Timbulnya permasalahan di era ekonomi
digital menandakan bahwa penegakan hukum yang ada masih lemah karena masih
memberikan celah kepada para pelaku usaha. Untuk
itu penegakan hukum harus dibarengi penguatan dari segi penegakan hukum agar
tidak menimbulkan kekhawatiran bagi semua pelaku usaha. Perlunya
“penciptaan” rambu-rambu pengawas untuk memberikan kepastian bagi pelaku usaha
di era ekonomi digital.Salah satu
negara yang dapat menjadi contoh dalam penegakan persaingan usaha yakni
Singapura. Assistant
Chief Executive Competition Commission of Singapore (CCS), Ng Ee Kia mengatakan
bahwa untuk
memahami era ekonomi digital terlebih dahulu perlu mengukur dan memantau
dampaknya ke pasar. Selain itu, perlunya mempelajari pasar bersangkutan agar selalu mengikuti perkembangan dan lebih
tepat nantinya ketika mengambil suatu kebijakan yang tepat.
Optimalisasi peran KPPU
Persaingan
dalam dunia usaha itu merupakan condition sine qua non atau persyaratan
mutlak bagi terselenggaranya ekonomi pasar. Sehingga, pentingnya peran KPPU dalam menegakan hukum
di era ekonomi digital. KPPU merupakan lembaga yang bersifat independen, di mana
dalam menangani, memutuskan atau melakukan penyelidikan suatu perkara tidak
dapat dipengaruhi oleh pihak manapun, baik pemerintah maupun pihak lain yang
memiliki conflict of interest. Kewenangan
KPPU tersebut diatur dalam Pasal 36 ayat (6) dan Pasal 36
ayat (7) UU No. 5 Tahun 1999.
Selain itu, KPPU juga menyerupai lembaga peradilan (quasi
judicial) yang mempunyai wewenang eksekutorial terkait kasus-kasus persaingan
usaha. KPPU memiliki kewenangan untuk melakukan
penegakan hukum persaingan usaha, Walaupun
dalam pelaksanaan wewenang dan tugasnya bertanggung jawab kepada presiden. Namun
pada realitanya kewenangan yang dimiliki KPPU masih belum mampu meminimalisir
terjadinya persaingan usaha tidak sehat di era ekonomi digital. Akibat dari
regulasi yang masih belum mampu mengakomodir pada permasalahan di era ekonomi
digital. Untuk itu, dibutukannya optimalisasi peran KPPU bekerjasama dengan pemerintah untuk secepatnya
melakukan pembaharuan terhadap UU No. 5 Tahun 1999 yang mengatur terkait
ekonomi digital. Serta menegaskan perbedaan antar bisnis yang berbasis digital
dan konvensional. Setelah itu, KPPU
harus saling bersinergi antar elemen di masyarakat dan pemerintah dalam menegakan
hukum persaingan usaha. Jika kedua hal tersebut dapat terlaksana maka iklim
persaingan usaha yang sehat dapat tercipta di Indonesia.

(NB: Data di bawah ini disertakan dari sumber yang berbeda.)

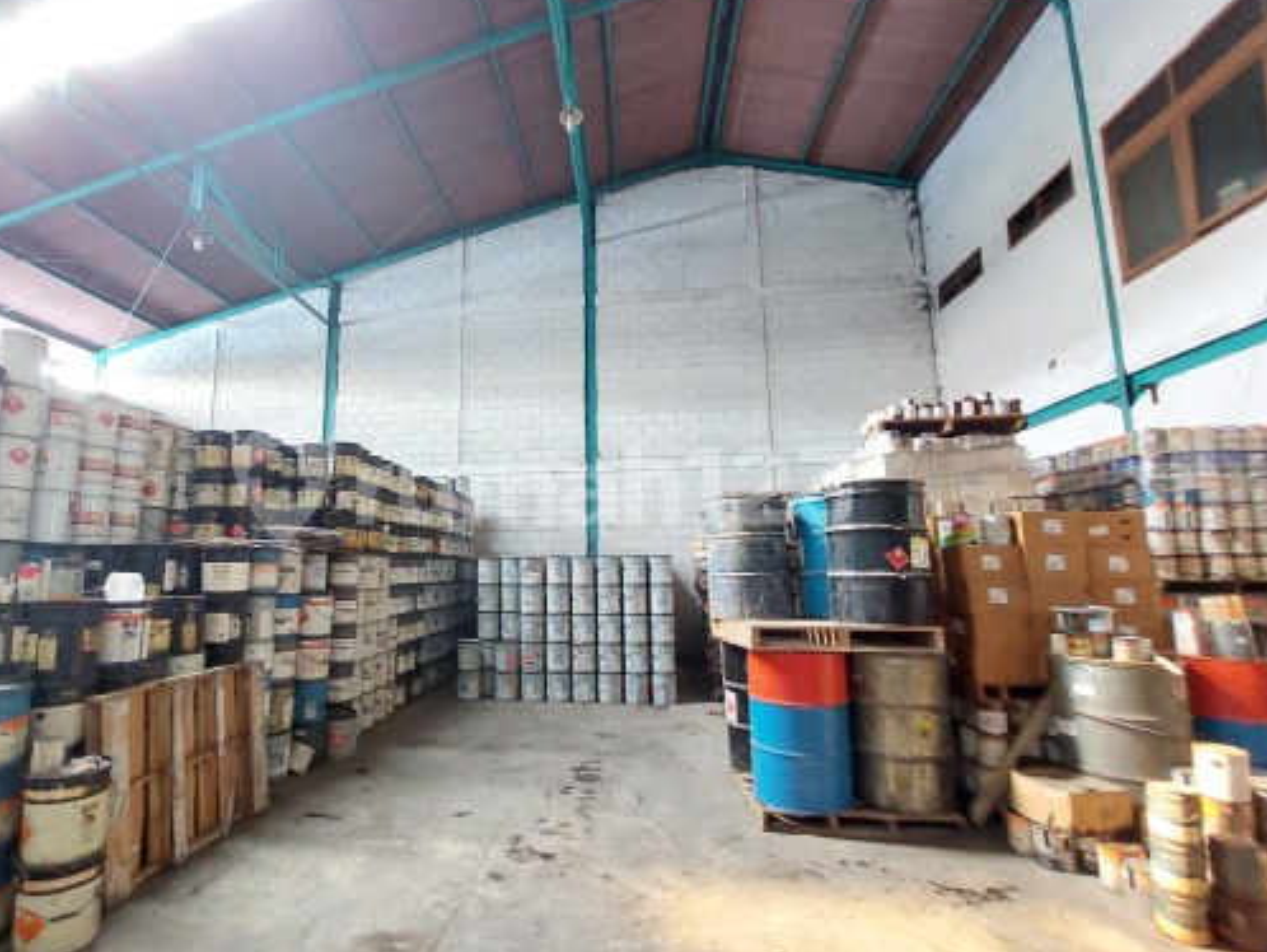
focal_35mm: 16
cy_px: 486
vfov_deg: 78.1
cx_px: 546
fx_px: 586
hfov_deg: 93.9
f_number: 2.2
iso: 400
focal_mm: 1.74
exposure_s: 1/25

Persaingan usaha yang sehat akan
memberikan akibat positif bagi para pelaku usaha, sebab dapat menimbulkan
motivasi atau rangsangan untuk meningkatkan efisiensi, produktivitas, inovasi,
dan kualitas produk yang dihasilkannya. Selain menguntungkan bagi para pelaku
usaha, tentu saja konsumen memperoleh manfaat dari persaingan usaha yang sehat
itu, yaitu adanya penurunan harga, banyak pilihan, dan peningkatan kualitas
produk. Sebaliknya apabila terjadi persaingan usaha yang tidak sehat antara
para pelaku usaha tertentu berakibat negatif tidak saja bagi pelaku usaha dan
konsumen, tetapi juga memberikan
pengaruh negatif bagi perekonomian nasional.